Myślę, że historyjka, którą dzisiaj z okazji jego imienin
napiszę, gdyby mógł ją przeczytać, na pewno by mu się
spodobała, bo przecież wiele razy sam ją opowiadał. Tych, którzy
go znali pozostaje mi tylko przeprosić, że nie potrafię tak
ciekawie i śmiesznie pisać, jak on opowiadał; ale na to nie da się
nic poradzić.
„Była sobota. Tego dnia wcześniej skończyłem robotę w lesie,
bo trafiła mi się fucha u Pana Władka. Wiecie – no, tego, co nie
umiał wypić bez zakąszania. Prosił mnie, abym przyszedł z piłą
motorową, ściął i poprzecinał mu na klocki suchego buka, który
stał w pobliżu jego domu.
Po robocie zjedliśmy obiad - Zosia, żona Pana Władka świetnie
gotowała - po czym on powiedział:
- Wybacz, Józef, ale na kieliszek dobrego, razowego chleba pójdziemy
do sklepu. Tak się złożyło, że w domu nie mam nic mocniejszego.
- Daj spokój, Władek. Nie ma takiej potrzeby – zaprotestowałem.

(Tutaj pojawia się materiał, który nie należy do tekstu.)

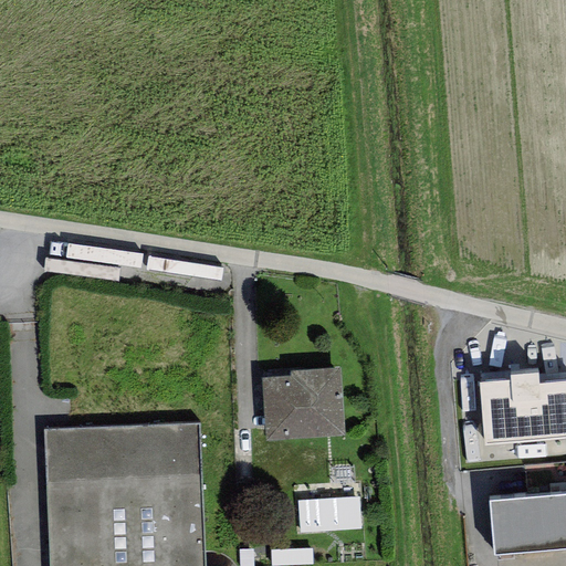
[(290,377),(261,379),(265,441),(344,437),(339,370),(290,373),(290,377)]
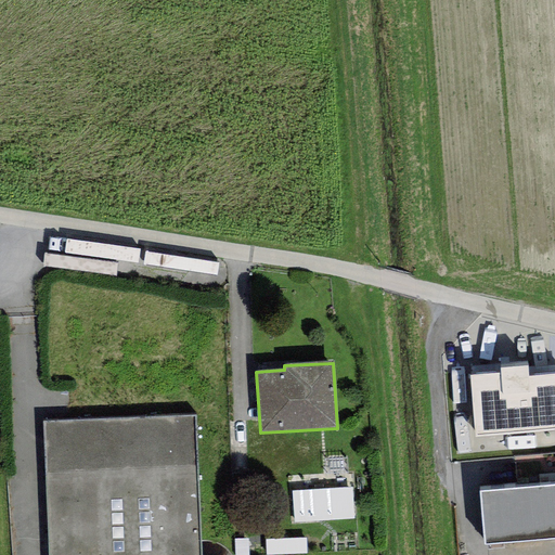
[(501,374),(469,377),(474,437),(554,429),(554,374),(529,377),(529,365),(501,368),(501,374)]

- Gdyby nie było, to byśmy nie szli – obruszył się. Wart jest
pracownik swojej zapłaty!
Nic więcej nie powiedziałem, bo może chodziło mu o to, aby z moją
pomocą wyrwać się na wieczór spod żoninego pantofla.
Sklep był niedaleko, zaraz po drugiej stronie rzeki. I widać było,
że zgromadziło się tam już sporo osób. A wśród nich była
Alcia. Wiecie, ta stara panna, która ciągle chodziła po wsi i
szukała kandydata na męża, ale nikt jej nie chciał, bo była
trochę upośledzona umysłowo i bardzo gruba.
Widać jakiś żartowniś coś jej musiał szepnąć do ucha, bo gdy
tam dotarliśmy, od razu wlepiła we mnie oczy i nie spuszczała ich
ani na moment. Nie miałem pojęcia, o co jej chodzi, ale niedługo
wszystko się wyjaśniło.
Alcia
zebrała się na odwagę, gdy przywitałem się z chłopakami.
Podeszła do mnie i prawie przyparła mnie do ściany swoimi dużymi
piersiami. Zrobiła maślane oczy, uśmiechnęła się. I tym swoim
piskliwym, mocnym głosem, którego z nikim innym nie dało się
pomylić, powiedziała:
Józefie! Ja słyszałam, że wy szukacie baby.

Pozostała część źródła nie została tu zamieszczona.